__EXERCISE GOAL__: Copy out all lines in the data below containing the string "root".

__THE DATA__:
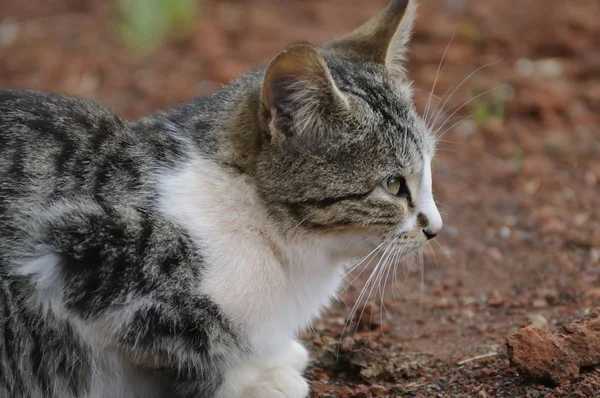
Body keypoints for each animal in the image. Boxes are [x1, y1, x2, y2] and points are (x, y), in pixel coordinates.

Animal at [0, 0, 440, 396]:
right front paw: (256, 379)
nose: (435, 228)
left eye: (429, 169)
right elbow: (196, 342)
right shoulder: (76, 251)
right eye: (393, 185)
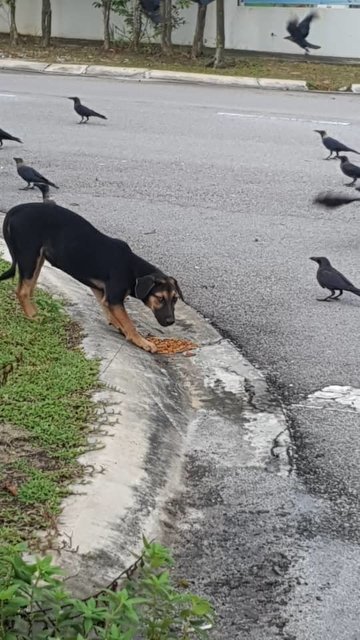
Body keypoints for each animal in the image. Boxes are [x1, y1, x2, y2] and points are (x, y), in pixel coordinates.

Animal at [0, 202, 183, 352]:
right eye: (159, 298)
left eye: (175, 299)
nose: (170, 321)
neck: (133, 269)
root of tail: (15, 210)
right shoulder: (114, 299)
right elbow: (129, 324)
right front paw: (142, 341)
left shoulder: (102, 294)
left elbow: (110, 314)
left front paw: (119, 327)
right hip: (29, 256)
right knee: (22, 291)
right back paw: (33, 316)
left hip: (37, 259)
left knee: (29, 289)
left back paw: (35, 312)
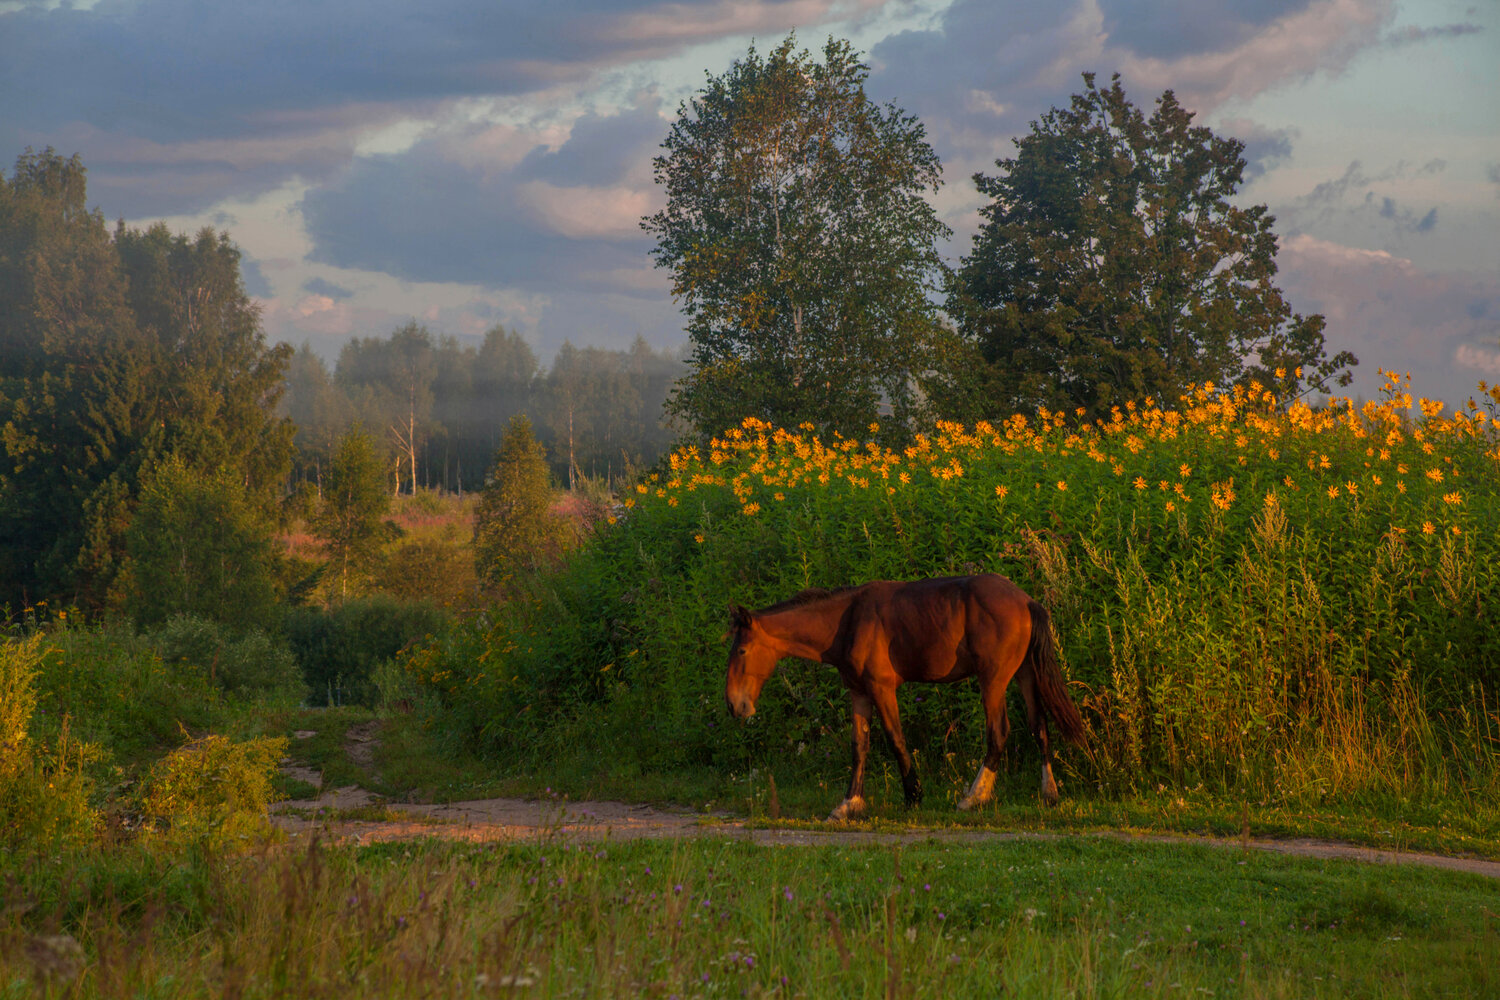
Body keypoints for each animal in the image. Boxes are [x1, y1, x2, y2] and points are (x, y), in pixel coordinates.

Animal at [724, 574, 1087, 820]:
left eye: (741, 650)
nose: (733, 705)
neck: (848, 620)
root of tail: (1026, 600)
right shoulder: (859, 692)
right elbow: (860, 746)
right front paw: (849, 803)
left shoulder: (882, 688)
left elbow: (895, 739)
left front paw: (913, 795)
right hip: (1025, 674)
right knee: (1039, 728)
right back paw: (1049, 794)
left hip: (993, 680)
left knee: (998, 733)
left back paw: (974, 797)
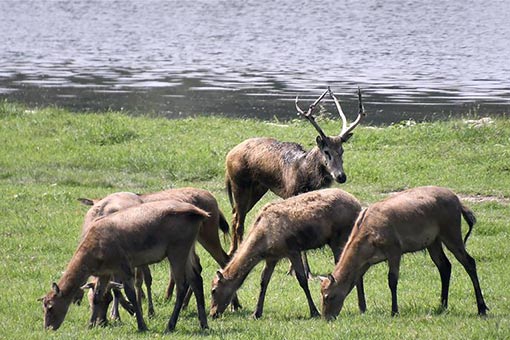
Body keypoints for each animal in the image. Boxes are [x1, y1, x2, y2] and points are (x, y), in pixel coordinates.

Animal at [40, 199, 210, 332]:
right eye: (43, 305)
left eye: (50, 306)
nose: (48, 327)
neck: (94, 257)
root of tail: (201, 214)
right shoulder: (105, 272)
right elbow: (97, 296)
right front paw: (90, 324)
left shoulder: (123, 265)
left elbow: (131, 293)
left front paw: (142, 325)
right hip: (189, 248)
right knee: (196, 278)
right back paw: (204, 324)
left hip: (177, 249)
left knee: (182, 285)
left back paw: (170, 325)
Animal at [208, 189, 366, 318]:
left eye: (214, 290)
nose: (213, 313)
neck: (263, 243)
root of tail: (358, 205)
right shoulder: (272, 257)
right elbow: (263, 282)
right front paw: (256, 313)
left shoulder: (292, 250)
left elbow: (302, 280)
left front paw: (314, 311)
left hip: (340, 238)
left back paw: (362, 306)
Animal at [225, 85, 364, 268]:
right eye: (326, 152)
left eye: (342, 151)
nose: (341, 176)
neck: (306, 175)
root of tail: (228, 155)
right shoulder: (290, 193)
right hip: (239, 183)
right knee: (239, 220)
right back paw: (236, 252)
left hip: (258, 189)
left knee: (234, 214)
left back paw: (231, 251)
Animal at [318, 185, 490, 320]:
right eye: (321, 294)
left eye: (329, 296)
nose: (327, 317)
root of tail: (459, 202)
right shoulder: (366, 263)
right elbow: (358, 280)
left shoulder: (395, 249)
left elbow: (392, 280)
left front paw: (394, 311)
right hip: (433, 241)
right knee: (445, 266)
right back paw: (442, 305)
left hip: (451, 232)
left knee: (469, 262)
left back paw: (482, 308)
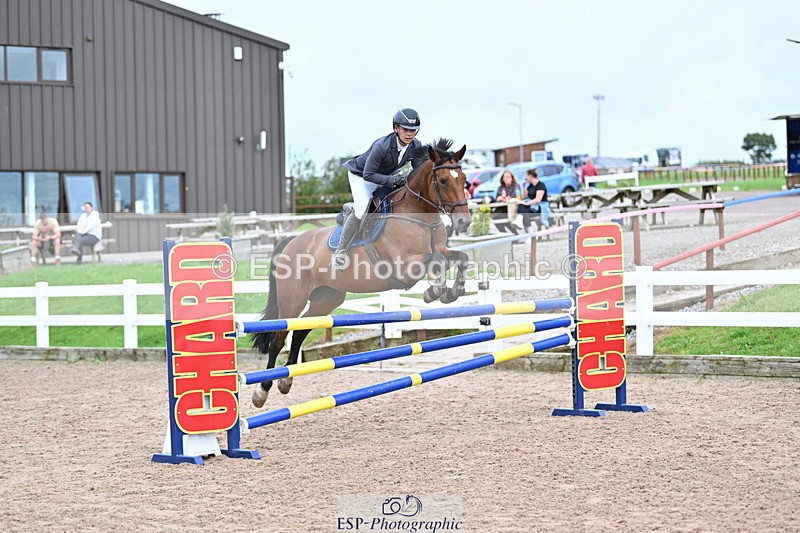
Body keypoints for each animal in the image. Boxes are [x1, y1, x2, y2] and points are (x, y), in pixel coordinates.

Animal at [250, 138, 472, 408]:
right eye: (443, 181)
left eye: (464, 180)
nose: (464, 222)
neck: (419, 215)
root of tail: (290, 242)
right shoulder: (405, 265)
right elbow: (437, 261)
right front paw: (435, 291)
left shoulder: (440, 250)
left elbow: (459, 258)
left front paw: (452, 292)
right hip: (292, 300)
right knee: (279, 338)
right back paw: (262, 391)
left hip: (327, 298)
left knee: (301, 331)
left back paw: (286, 380)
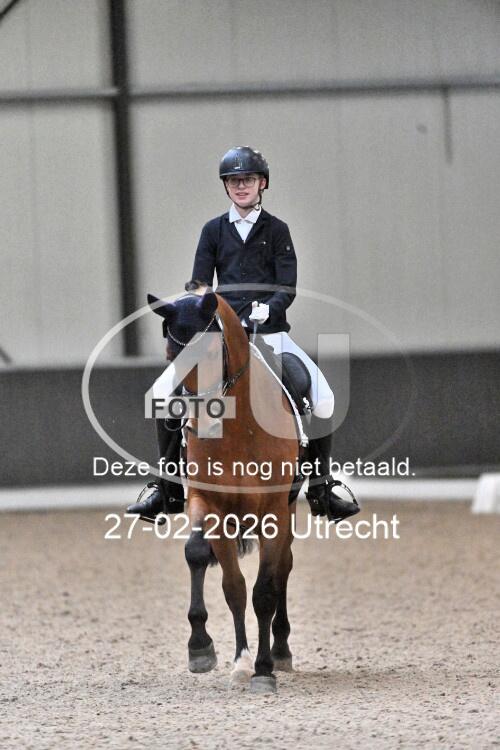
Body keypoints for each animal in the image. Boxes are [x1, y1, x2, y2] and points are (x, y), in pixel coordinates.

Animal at [149, 284, 302, 694]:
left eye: (208, 353)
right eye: (170, 355)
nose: (193, 425)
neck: (237, 427)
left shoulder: (273, 513)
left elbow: (264, 591)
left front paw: (263, 669)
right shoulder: (210, 504)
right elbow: (227, 582)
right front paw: (215, 652)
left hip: (288, 511)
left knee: (283, 568)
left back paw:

__SOLUTION TO THIS EXERCISE__:
root of tail: (15, 210)
root of tail: (1026, 600)
root of tail: (201, 214)
root of tail: (358, 205)
root of tail: (228, 155)
root of tail: (459, 202)
root of tail: (290, 242)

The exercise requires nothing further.